Take away parents’ rights, say Scottish Govt ‘experts’

4, November 2022

An official Report produced for the Scottish Government has recommended withdrawing parental rights if a parent is found to have engaged in ‘conversion therapy’.

It is just one of many harrowing recommendations from the Scottish Government’s Expert Advisory Group on Ending Conversion Practices.

You might think that such an approach is appropriate if a parent is abusing their child – of course their rights should be restricted.

But that’s not what the Report says.

The Group recommends that the definition of conversion therapy:

“must be wide enough to encompass all acts and practices that seek to change, suppress, or inhibit someone’s sexual orientation, expression of sexual orientation, gender identity or gender expression”.

The Group recommends that there should not have to be a specific intent to cause harm, malice or ill-will for a person to be convicted of ‘conversion therapy’.

So, a loving parent could be criminalised for sharing God’s teaching on relationships and gender identity, if it is deemed to be an attempt to ‘change’ or ‘suppress’.

What could this look like in practice?

As a parent, your teenager who has grown up in a Christian home is experiencing same-sex attraction. They know what the Bible says about sex and relationships, and they speak to you and ask for help. So you begin to read the Bible together and pray through some of the passages about sex and relationships.

Activists say this seeks to “change, suppress, or inhibit” the teenagers’ view of their sexual orientation, so it is deemed ‘conversion therapy’.

And under these worrying proposals, if you don’t affirm your child’s identity, you could find yourself in trouble with the criminal law. Activists would say it is ‘conversion therapy’ even though it is clearly nothing of the sort. Anything that does not affirm is seen as seeking to “change, suppress, or inhibit”.

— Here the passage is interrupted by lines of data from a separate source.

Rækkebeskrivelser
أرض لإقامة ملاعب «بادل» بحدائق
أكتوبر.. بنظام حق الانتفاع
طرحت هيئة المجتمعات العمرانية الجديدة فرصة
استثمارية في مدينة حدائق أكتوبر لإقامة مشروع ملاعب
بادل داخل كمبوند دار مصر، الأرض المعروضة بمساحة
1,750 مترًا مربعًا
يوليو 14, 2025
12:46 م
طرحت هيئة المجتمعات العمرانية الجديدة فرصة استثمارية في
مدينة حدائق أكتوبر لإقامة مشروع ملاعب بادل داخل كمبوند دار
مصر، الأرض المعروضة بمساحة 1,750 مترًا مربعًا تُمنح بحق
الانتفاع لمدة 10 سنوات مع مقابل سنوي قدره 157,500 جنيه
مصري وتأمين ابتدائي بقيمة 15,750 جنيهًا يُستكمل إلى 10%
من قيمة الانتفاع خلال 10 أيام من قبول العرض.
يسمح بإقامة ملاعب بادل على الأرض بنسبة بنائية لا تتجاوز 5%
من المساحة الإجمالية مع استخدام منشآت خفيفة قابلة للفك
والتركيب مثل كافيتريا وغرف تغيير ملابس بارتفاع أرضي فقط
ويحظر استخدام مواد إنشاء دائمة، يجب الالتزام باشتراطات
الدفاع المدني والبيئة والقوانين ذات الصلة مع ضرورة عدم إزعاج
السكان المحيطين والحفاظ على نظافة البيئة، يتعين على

Picture this scenario: your nine-year-old son says to you that he wants to be a girl. You respond by sharing from Genesis and the Psalms that he is fearfully and wonderfully made as a boy.

By sharing Biblical truth you could be accused of attempting to “change, suppress, or inhibit” the boy’s gender identity or gender expression as a girl.

Removing parental rights

Under the section of the report titled “Children subject to conversion practices”, the Group states:

“where the perpetrator of any of the criminalised acts has parental or guardianship rights in relation to the victim, the legal consequences may include the modification or withdrawal of such rights. Where parents or guardians have engaged in conversion practices, the modification or even withdrawal of their parental or guardianship rights is envisaged as an option”.

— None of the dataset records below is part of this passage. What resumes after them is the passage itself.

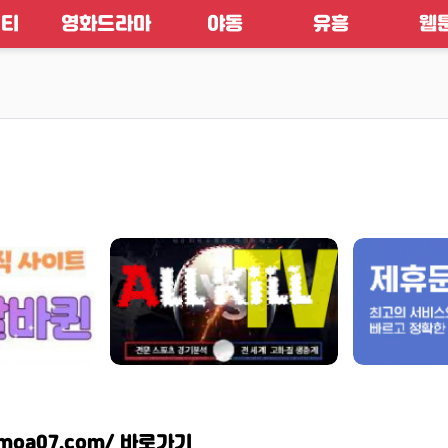
니티
영화드라마
야동
유흥
웹
tmoa07.com/
바로가기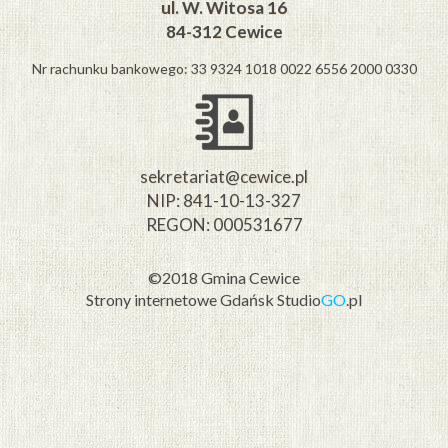
ul. W. Witosa 16
84-312 Cewice
Nr rachunku bankowego: 33 9324 1018 0022 6556 2000 0330
sekretariat@cewice.pl
NIP: 841-10-13-327
REGON: 000531677
©2018 Gmina Cewice
Strony internetowe Gdańsk
Studio
GO
.pl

So, your teenager chats to their form tutor at school about their struggles with same -sex attraction. They tell them that they have been reading the Bible and praying with their parents at home. For those campaigning for a new law, the form tutor should report the parents to the police for carrying out ‘conversion therapy’ and their child or children should be taken away.

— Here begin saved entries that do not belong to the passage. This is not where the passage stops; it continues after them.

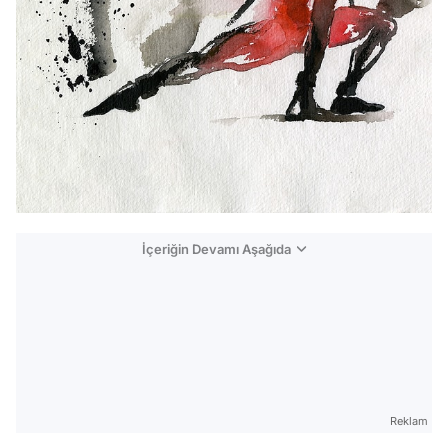
İçeriğin Devamı Aşağıda
Reklam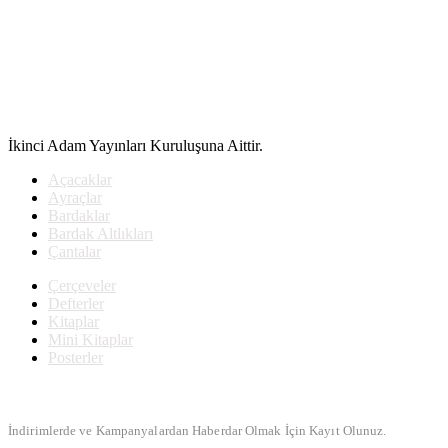
İkinci Adam Yayınları Kuruluşuna Aittir.
Açacaklar
Ayraçlar
Bardaklar
Bardak Altlıkları
Çantalar
Çerçeveler
Defterler
Kitaplar
Mini Kitaplar
Posterler
Bülten Kayıt
İndirimlerde ve Kampanyalardan Haberdar Olmak İçin Kayıt Olunuz.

State Interference in family life

Parental rights and family privacy must be respected. The Scottish Government would do well to remember Article 8 of the European Convention on Human Rights which says: “Everyone has the right to respect for his private and family life, his home and his correspondence”.

We mustn’t forget the Scottish Government’s controversial Named Person scheme which was struck down by the Supreme Court in 2016 for breaching Article 8.

The Scottish people do not want an authoritarian nanny state interfering in the lives of ordinary loving families.